Sabtu, 29 Maret 2008

Carpenters at Greatest Risk of Asbestos Related Cancer

If ever a reminder was needed of the damaging impact exposure to asbestos has had on industrial workers in the UK, it came in the form of new research published in the British Journal of Cancer recently. Funded by Cancer Research UK and the Health and Safety Executive, the largest global study of its kind into the affects of asbestos exposure found that in some professions, such as carpentry, up to 1 in 10 workers could be expected to develop asbestos related cancers, such as lung cancer or mesothelioma.

The study interviewed more than 2000 people born in the 'baby boomer' generation in the 1940's to determine the rates of asbestos-related disease in various professions. For those who worked as carpenters for more than 10 years before they were 30, the researchers calculated that the risk of developing mesothelioma over their lifetimes was about 1 in 17. When the likelihood of developing lung cancer caused by asbestos was added in, the overall risk to this group of developing some form of asbestos related cancer was 1 in 10.

It was not just carpenters in this age range who had an elevated risk of mesothelioma and lung cancer, the risk for plumbers, electricians and decorators was also well above the rate for the rest of the population. Perhaps one of the most worrying findings of the study was that during the post war period, around two thirds of men and a quarter of women had worked at some point in a job where there was a potential for them to be exposed to asbestos dust.

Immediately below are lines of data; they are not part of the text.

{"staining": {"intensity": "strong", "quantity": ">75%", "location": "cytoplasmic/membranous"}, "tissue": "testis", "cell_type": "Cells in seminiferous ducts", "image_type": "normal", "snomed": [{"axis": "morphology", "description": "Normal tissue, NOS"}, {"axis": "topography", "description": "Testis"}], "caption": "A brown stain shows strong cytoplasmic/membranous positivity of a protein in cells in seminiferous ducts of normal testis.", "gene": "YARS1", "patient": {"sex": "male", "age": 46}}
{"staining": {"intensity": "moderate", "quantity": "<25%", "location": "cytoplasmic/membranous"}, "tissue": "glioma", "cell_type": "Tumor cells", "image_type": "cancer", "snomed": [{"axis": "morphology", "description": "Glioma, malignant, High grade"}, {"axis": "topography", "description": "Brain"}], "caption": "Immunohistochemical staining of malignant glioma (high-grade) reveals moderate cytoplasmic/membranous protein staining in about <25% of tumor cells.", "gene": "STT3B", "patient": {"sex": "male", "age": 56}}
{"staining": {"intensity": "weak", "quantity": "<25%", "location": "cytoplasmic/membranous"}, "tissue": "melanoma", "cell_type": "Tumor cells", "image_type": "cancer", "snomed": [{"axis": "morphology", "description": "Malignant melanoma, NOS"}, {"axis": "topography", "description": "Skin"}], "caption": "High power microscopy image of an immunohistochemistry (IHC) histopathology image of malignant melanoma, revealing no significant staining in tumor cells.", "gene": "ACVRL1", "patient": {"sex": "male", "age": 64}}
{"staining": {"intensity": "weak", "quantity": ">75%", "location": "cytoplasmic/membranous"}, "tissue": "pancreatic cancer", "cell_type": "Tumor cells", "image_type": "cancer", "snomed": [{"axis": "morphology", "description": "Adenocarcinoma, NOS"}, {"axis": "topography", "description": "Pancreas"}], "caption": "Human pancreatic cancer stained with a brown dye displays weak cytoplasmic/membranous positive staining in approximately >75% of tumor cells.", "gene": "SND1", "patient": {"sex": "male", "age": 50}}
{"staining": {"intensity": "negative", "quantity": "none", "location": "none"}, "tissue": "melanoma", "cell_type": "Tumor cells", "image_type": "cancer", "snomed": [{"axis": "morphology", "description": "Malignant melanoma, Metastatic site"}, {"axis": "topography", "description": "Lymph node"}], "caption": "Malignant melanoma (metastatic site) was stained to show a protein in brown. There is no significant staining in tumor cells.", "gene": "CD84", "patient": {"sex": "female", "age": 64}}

Speaking about the findings of the study, the lead researcher, Professor Julian Peto, who is based at the London School of Hygiene and Tropical Medicine, said: "The UK has the highest death rate from mesothelioma in the world. The risk is highest in people who were exposed to asbestos before age 30. By getting some information on all the jobs people had ever done we have shown that the risk in some occupations, particularly the building industry, is higher than we previously thought. New regulations introduced in 1970 reduced exposure to asbestos in factories but heavy exposure to the much larger workforce in construction and various other industries continued."

As the press release from the Health and Safety Executive announced, there are currently around 2100 new diagnosis of mesothelioma each year in the UK, with around 5 times as many cases in men as in women. This number is expected to rise in the next few years, as cancers such as mesothelioma often take many decades to develop. Government compensation schemes have been set up so that those affected by exposure to asbestos who go on to develop cancer will receive some financial assistance, although in many cases by the time these claims are processed, the sufferers have already succumbed to the cancers.